Passage

■ ■ ■ ■ ■

American Standard Showroom / Tigerman-McCurry / 1990

Scene: 1983

In Architectural Record’’s first ‘Record Interiors’ issue (September, 1983), a roundtable of architects, interior designers, and developers have a tedious discussion about the line between ‘architecture’ and ‘interior.’ Perhaps the only insightful interaction is between Greg Landahl and Stanley Tigerman. Landahl – who would later become a celebrated interior designer, claiming that title – is initially identified as an architect “whose firm has done mostly interiors work.” Tigerman – member of the Chicago Seven – was already an established PoMo icon. The two agree that in 1983 it’s fashionable for architects to focus on interiors.

Landahl: “The crux of the issue from the architectural education viewpoint is that interiors are now fashionable, current, being talked about. Ten years ago when I graduated from school, buildings were important, interiors weren’t. Now that interiors are important, people are going to talk about whether interior design is objective or subjective, pretty or ugly, a separate discipline or a part of total design. Ten years ago, at Skidmore, Owings & Merrill, if they wanted to bury you somewhere, they buried you in interiors. I got buried in interiors, and found I liked it.”

Tigerman: “Landhal has brought up fascinating ideas – some essential things about the different characters at this table. What I think I hear him say is that taste has come out of the closet; that while some years ago it wasn’t fashionable to talk about taste (which is why architects looked down on interior decorators), it now is not just fashionable but very important, not just in interiors but in the design of exteriors. It will be interesting to see the effect of the work of Michael Graves and others in the context of the more pragmatic things that deal with structuring of interiors. Interiors have always been important and legitimate; but they were long frowned on by architects because they dealt with taste. That made architecture a bit hermetic and a bit private. But that has changed.”

Tigerman (L) and Landahl (R) as photographed at the roundtable (Architectural Record, Sept. 1983)

■ ■ ■ ■ ■

Stored rows
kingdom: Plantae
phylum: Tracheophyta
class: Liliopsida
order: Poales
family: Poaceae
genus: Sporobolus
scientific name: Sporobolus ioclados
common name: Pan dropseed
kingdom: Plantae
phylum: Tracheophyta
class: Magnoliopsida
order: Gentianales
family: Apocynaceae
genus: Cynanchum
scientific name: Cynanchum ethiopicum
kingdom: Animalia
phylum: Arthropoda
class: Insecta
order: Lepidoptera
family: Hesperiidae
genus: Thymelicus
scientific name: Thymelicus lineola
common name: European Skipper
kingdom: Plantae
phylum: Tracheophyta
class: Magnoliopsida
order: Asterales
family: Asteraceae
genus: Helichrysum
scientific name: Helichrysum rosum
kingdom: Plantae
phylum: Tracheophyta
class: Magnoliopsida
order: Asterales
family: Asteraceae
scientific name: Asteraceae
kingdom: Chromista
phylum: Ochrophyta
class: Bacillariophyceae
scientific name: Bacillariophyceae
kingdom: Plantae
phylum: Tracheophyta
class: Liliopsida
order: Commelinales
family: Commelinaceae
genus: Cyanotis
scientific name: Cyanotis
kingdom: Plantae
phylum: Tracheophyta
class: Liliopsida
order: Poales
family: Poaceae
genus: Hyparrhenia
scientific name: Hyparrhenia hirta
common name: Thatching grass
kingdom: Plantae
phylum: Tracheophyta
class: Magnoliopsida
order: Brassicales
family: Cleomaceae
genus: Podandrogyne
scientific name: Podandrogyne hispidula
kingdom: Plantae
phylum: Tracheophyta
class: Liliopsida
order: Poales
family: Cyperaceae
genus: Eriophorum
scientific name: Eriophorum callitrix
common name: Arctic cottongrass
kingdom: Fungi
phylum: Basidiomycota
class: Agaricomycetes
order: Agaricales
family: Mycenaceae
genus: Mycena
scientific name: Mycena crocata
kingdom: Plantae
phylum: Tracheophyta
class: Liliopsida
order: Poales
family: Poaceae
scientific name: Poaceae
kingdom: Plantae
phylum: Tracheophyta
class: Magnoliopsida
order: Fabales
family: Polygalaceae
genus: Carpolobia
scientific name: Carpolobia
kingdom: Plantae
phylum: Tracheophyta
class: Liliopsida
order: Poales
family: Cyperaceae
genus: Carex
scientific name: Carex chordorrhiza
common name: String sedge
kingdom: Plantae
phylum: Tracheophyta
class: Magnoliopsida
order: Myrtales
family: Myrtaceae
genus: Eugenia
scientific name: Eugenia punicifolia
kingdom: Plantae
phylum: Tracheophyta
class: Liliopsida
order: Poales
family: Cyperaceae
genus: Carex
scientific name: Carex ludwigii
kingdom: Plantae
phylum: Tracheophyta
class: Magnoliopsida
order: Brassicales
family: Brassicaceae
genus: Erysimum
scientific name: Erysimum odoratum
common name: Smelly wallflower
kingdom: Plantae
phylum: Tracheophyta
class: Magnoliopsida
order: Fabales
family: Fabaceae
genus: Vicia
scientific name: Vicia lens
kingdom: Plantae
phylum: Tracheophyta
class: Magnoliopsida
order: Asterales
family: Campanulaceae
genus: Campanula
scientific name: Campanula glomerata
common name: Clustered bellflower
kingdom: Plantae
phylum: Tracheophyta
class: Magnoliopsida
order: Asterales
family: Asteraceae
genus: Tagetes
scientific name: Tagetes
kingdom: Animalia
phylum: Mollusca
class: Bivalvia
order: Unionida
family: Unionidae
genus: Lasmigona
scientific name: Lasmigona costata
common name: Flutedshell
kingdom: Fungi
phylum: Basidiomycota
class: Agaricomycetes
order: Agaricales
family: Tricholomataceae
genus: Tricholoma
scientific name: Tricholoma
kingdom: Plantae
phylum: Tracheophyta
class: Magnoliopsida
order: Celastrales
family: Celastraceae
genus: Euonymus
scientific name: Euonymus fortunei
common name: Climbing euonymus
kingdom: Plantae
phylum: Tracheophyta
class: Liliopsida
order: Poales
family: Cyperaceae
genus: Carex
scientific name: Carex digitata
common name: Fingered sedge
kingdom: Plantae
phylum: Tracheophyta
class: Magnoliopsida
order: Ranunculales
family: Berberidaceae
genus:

■ ■ ■ ■ ■

Given instruction
Translate this sentence from the passage on the 1983 interiors roundtable into Spanish: "Interiors have always been important and legitimate; but they were long frowned on by architects because they dealt with taste."

Response to this exercise
Los interiores siempre han sido importantes y legítimos; pero durante mucho tiempo los arquitectos los miraron con desaprobación porque tenían que ver con el gusto.